Ces écolières sont soumises à un régime très austère. Au dortoir, pour lit, elles ont une planche et pour matelas un simple tapis. Leurs frais de nourriture reviennent à cinquante centimes par tête et par jour.

Eh bien, c’est encore trop doux pour elles. C’est par trop plus confortable que dans le gourbi paternel. Rentrées chez elles, la nostalgie les prend de ce lit de camp et de cet ordinaire de troupier. Ce qu’elles regrettent, c’est la propreté, le bien-être relatif ; c’est aussi les bons traitements, les bonnes paroles, les soins affectueux de leur directrice : Mme Malaval, une jeune veuve encore en deuil de son mari qui a reporté sur ces écolières misérables, à demi sauvages, mais pleines d’esprit naturel et de bonne volonté, toutes ses affections.

Elle les instruit assez bien pour que plusieurs aient conquis leur certificat d’études ; l’une d’elles a même le brevet élémentaire. Mais elle sait, que ces titres ne leur ouvrent que de rares débouchés : tout au plus deux d’entre elles obtiendront un emploi de monitrice indigène.

Elle cherche donc à faire d’elles de bonnes femmes de ménage, qui puissent un jour apprivoiser leur mari à moitié barbare par plus d’ordre et de propreté dans le gourbi, par des talents de couturière, par de savoureux petits plats à l’européenne.

Aussi, à tour de rôle, les fait-elle s’activer à la cuisine, au verger, au potager, à la basse-cour. Nous la voyons ici, sous la frondaison des arbres africains, entourée de ses écolières, petites et grandes, pieds nus pour la plupart, pauvrement vêtues, mais la chevelure coquettement teinte en noire, à la sébra (c’est défendu à l’école ; mais pas les jours de sortie !) ; sous leurs yeux émerveillés, elle coupe des patrons, assemble des pièces d’étoffes, enseigne les points de couture les plus variés, fait manœuvrer la machine à coudre. Et avec leur air un peu indolent, au fond très attentif, avec leurs grands yeux de gazelle, elles regardent.

Elles tachent de se fixer à l’esprit tous ces raffinements du génie féminin de l’Europe.

Et un jour, rentrées dans leurs villages, ayant oublié beaucoup de leur arithmétique et de leur histoire, tout en gardant précieusement leur français, c’est surtout avec l’aiguille et la cuiller à pot dans les mains qu’elles seront des missionnaires de la civilisation européenne.

Elles appartiennent à une génération qui sera un peu sacrifiée, car elle sera dans le pays la première génération de femmes instruites ; mais elles prépareront aux suivantes une destinée déjà un peu meilleure.

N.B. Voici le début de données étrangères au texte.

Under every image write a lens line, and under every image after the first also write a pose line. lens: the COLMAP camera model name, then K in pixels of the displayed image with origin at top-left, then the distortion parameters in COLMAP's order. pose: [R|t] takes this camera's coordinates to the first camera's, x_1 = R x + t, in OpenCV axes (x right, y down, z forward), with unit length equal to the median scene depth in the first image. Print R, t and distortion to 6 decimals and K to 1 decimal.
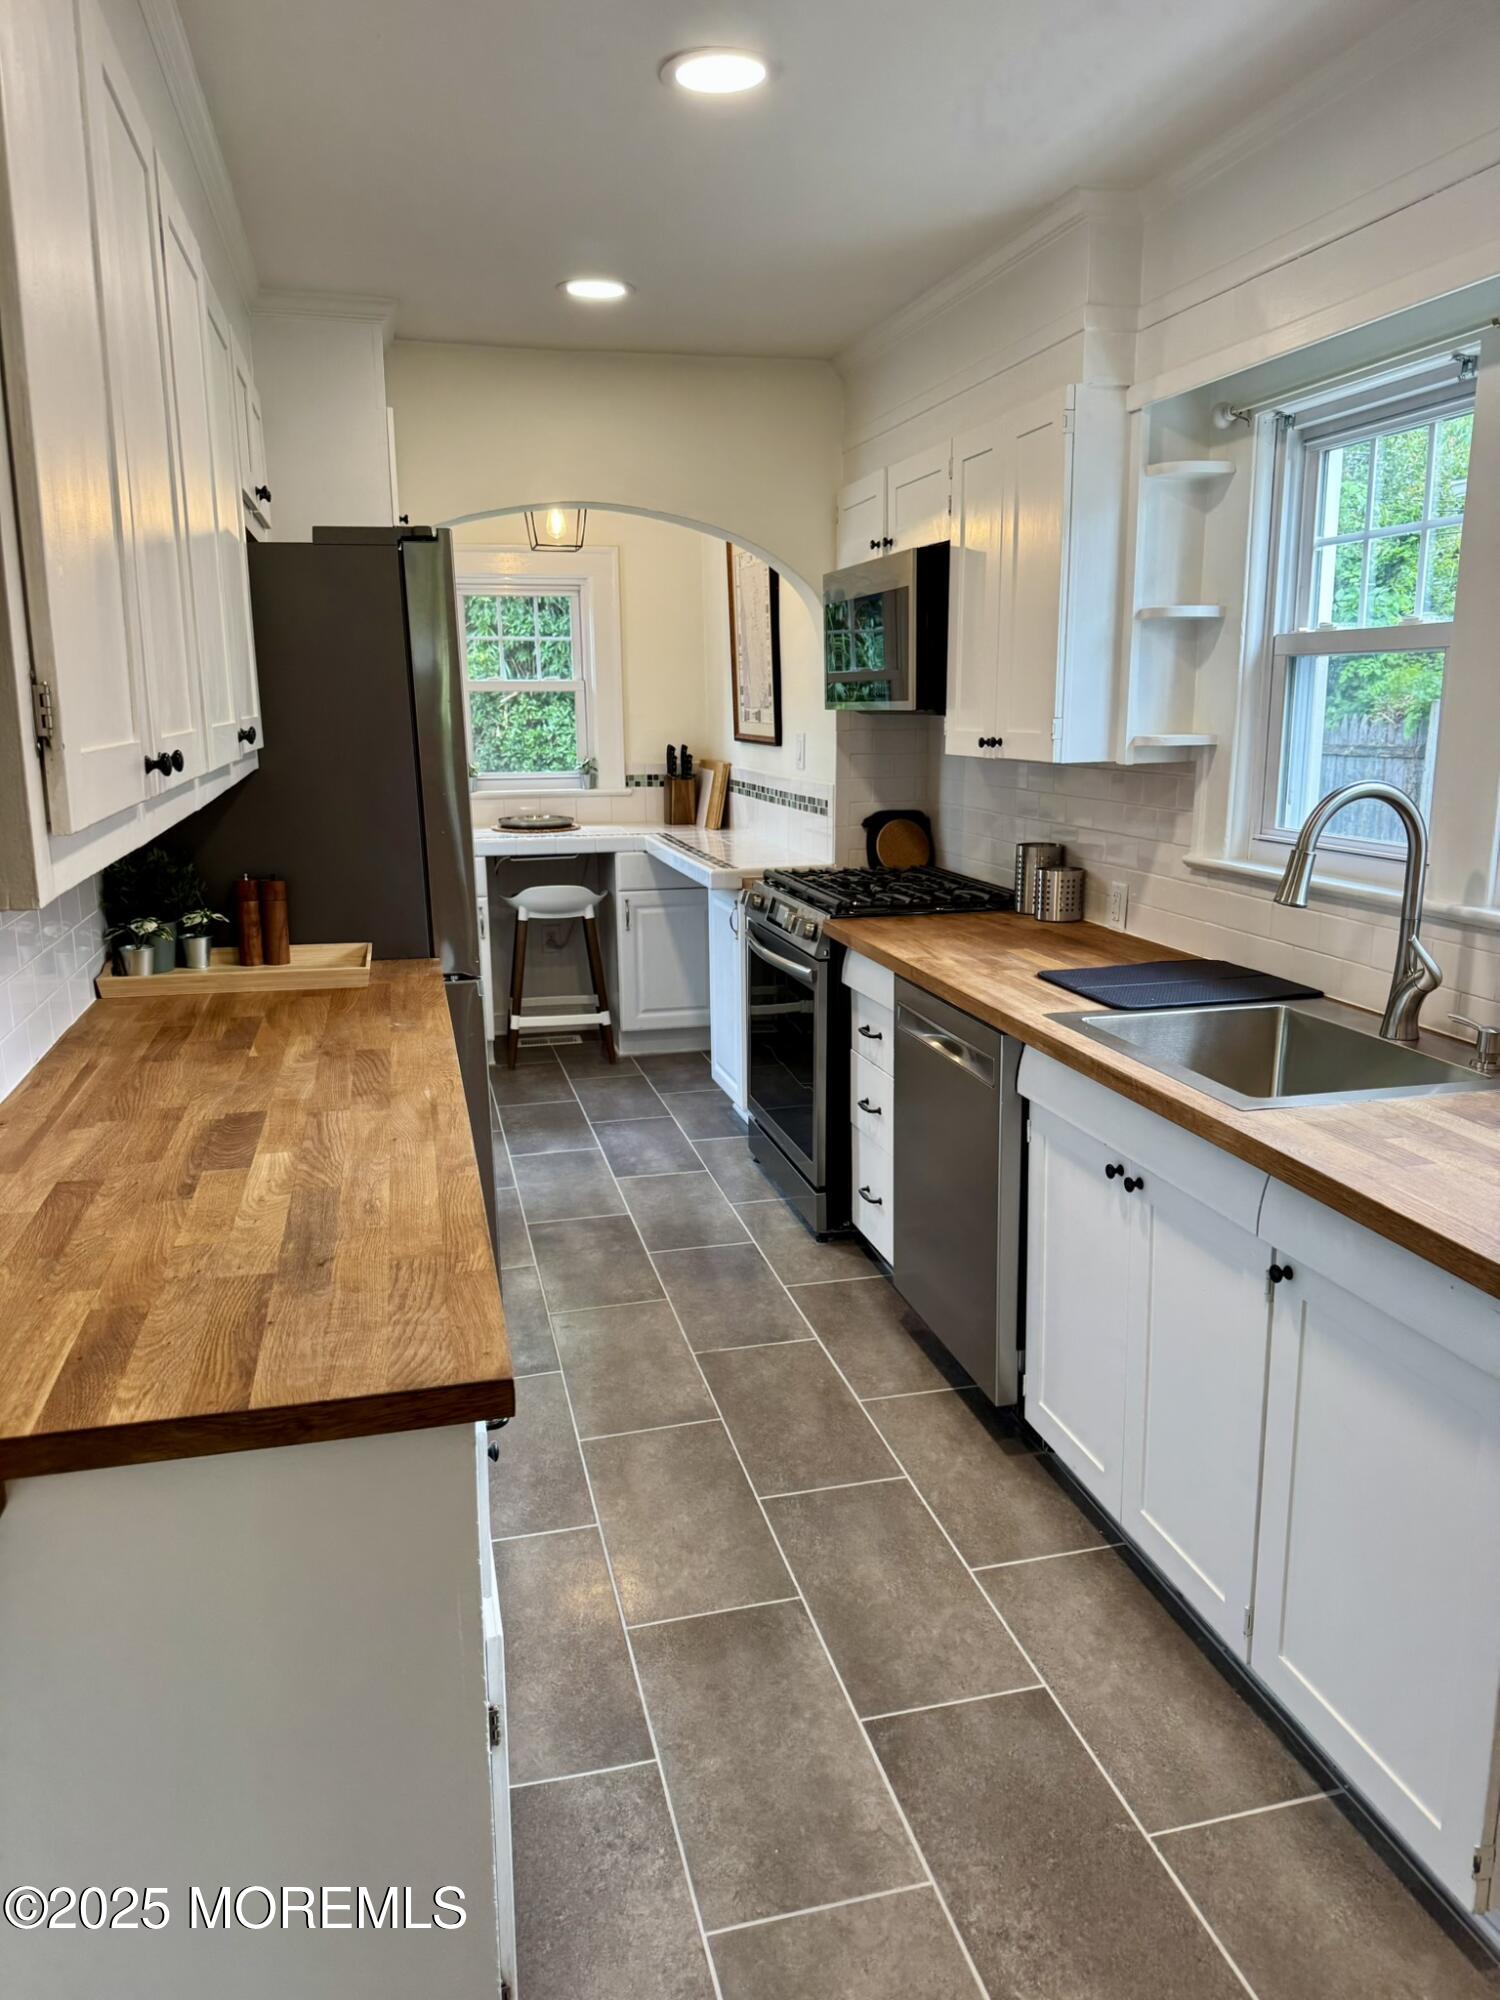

La femme kabyle, qui n’apporte pas de dot dans le ménage, qui au contraire a coûté son prix d’achat, n’est qu’une esclave que le mari peut exténuer de travail, corriger et battre, répudier et chasser à volonté.

Cependant la conquête française a déjà amené un premier résultat : le prix d’achat des femmes a augmenté !

Le lent progrès de nos idées dans les têtes kabyles amènera sans doute, à la longue, un autre résultat : après le prix vénal, le prix moral de la femme kabyle pourrait bien subir une hausse.